Patricia Kerns-Endres von Irland ist die 49. Mitarbeiterin der EZB überhaupt. Sie ist heute im Büro des EZB-Präsidenten tätig (Quelle: Thomas Seidel) |
Regelrecht überrumpelt wurde die EZB von der Politik dann vor einigen Jahren mit der zusätzlichen Aufgabe, neben der Geldpolitik auch noch die oberste Bankenaufsicht in Europa zu sein. Gewünscht hat sich das in der EZB seinerzeit niemand. Viele ausserhalb der EZB hatten und haben ihre Zweifel, ob die EZB damit nicht dauerhaft in einem aufzehrenden Interessenkonflikt steht. Doch die Politik hatte keine Wahl. Man musste sehr schnell ein kompetente und wirkungsvolle europäische Bankenaufsicht aus dem Boden stampfen.

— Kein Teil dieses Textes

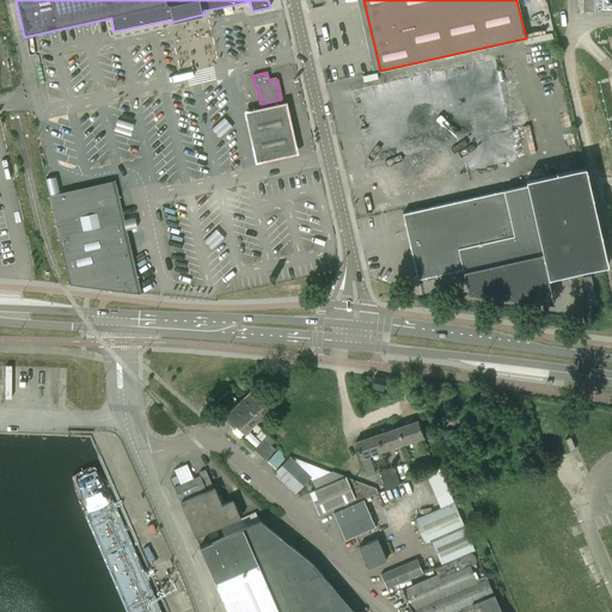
[(294,155),(285,105),(243,115),(254,164),(294,155)]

Das überhaupt zu schaffen, konnte man nur der EZB zutrauen. Man darf die Wahl dieser Entscheidung daher durchaus als den bislang größten Vertrauensbeweis in die Fähigkeiten der Zentralbank einschätzen. Doch letztlich gelang das Vorhaben einer europäischen Zentralbank und Jahre später einer europäischen Bankenaufsicht nur, weil die Gesamtheit aller Mitarbeiter der EZB die Kompetenzen, die Fähigkeiten und den Willen hatten, beide mächtigen Projekte erfolgreich zu verwirklichen.

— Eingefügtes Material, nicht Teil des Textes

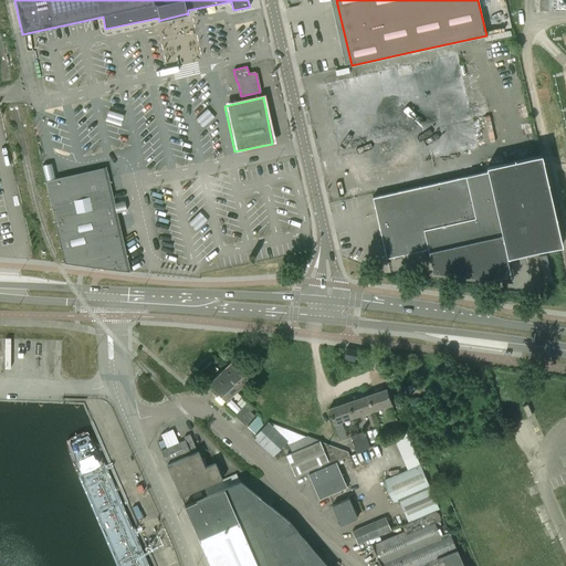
[(506,259),(563,247),(542,155),(488,167),(488,171),(373,198),(386,258),(428,249),(432,272),(512,281),(506,259)]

Beverley Standon verließ vor 20 Jahren ihre britische Heimat, um bei der EZB zu arbeiten. Sie heute heute Compliance officer (Quelle: Thomas Seidel) |
Wir sind EZB
Dabei ist die EZB nicht nur im
juristischen Sinne eine supranationale Institution. Sie lebt auch
tatsächlich diese Supranationalität. Sie lebt sie durch ihre
Mitarbeiterinnen und Mitarbeiter. Aus Anlass dieses zwanzigjährigen
Jubileums hatten wir die Gelegenheit, mit einer ganzen Reihe von
EZB-Mitarbeitern aus allen möglichen Aufgabenbereichen in ein
persönliches Gespräch zu kommen und uns nach ihrem Anteil an der
EZB zu erkundigen. Dabei sind Menschen, die sich etwa um den
reibungslosen Zahlungsverkehr kümmern, oder um die Einhaltung von
Regeln, was man heute fachlich „Compliance“ nennt. Eine weitere
wichtige Aufgabe ist die Kommunikation mit der Öffentlichkeit. Auch
die Reisetätigkeiten vieler Mitarbeiter müssen organisiert werden,
oder man kümmert sich um die eigenen Investments der EZB, besonders
in fremden Währungen.
Conception Alonso stammt aus Portugal wuchs aber in Frankreich auf. Sie kümmert sich um die Investitionen in Fremdwährungen (Quelle: Thomas Seidel) |
Allein Europa gilt
Es muss bereits zur Zeit des ersten
EZB-Präsidenten Wim Duisenberg gewesen sein, dass die Mitarbeiter
jenes Bewusstsein entwickelten, Teil dieser supranationalen
Einrichtung zu sein und, dass dabei zumindest für ihre Arbeit, ihre
ursprüngliche Herkunft zeitweise in den Hintergrund tritt. Was die
jeweils aktuelle Zentralbankpolitik ist, entscheiden die
Gesamtinteressen aller Mitgliedsländer der EURO-Gemeinschaft, aber
indirekt auch alle Länder der EU. Dieses Gesamtinteresse muss die
EZB im Auge haben, niemals nur die Interessen einzelner Staaten oder
kleinerer Staatengruppen. Das ist eine Gratwanderung, die zu
verstehen manchen großen aber auch kleinen Mitgliedsländern nicht
immer leicht fällt.
Eva Finkernagel-Eid ist eine der dienstältesten EZB-Mitarbeiterin. Die gelernte deutsche Bankkauffrau und Fremdsprachensekretärin hält die Verbindung zu den Medien aufrecht |
Trotz schwerster elementarer Krisen ist es der EZB bisher noch immer gelungen ihren Anteil am Projekt Europa erfolgreich aufrecht zu erhalten. Inzwischen gehen manche soweit zu sagen, sollten der EURO und die EZB zusammenbrechen, dann falle auch Europa auseinander. Das mag ein bisschen drastisch klingen. Für die Zukunft allerdings sollte man der Europäischen Zentralbank wünschen, dass sie sich nur noch auf ihre ureigensten Aufgaben konzentrieren darf. Über kurz oder lang wäre eine Zentralbank damit überfordert, der alleinige Anker für eine auseinander driftende Staatengemeinschaft zu sein.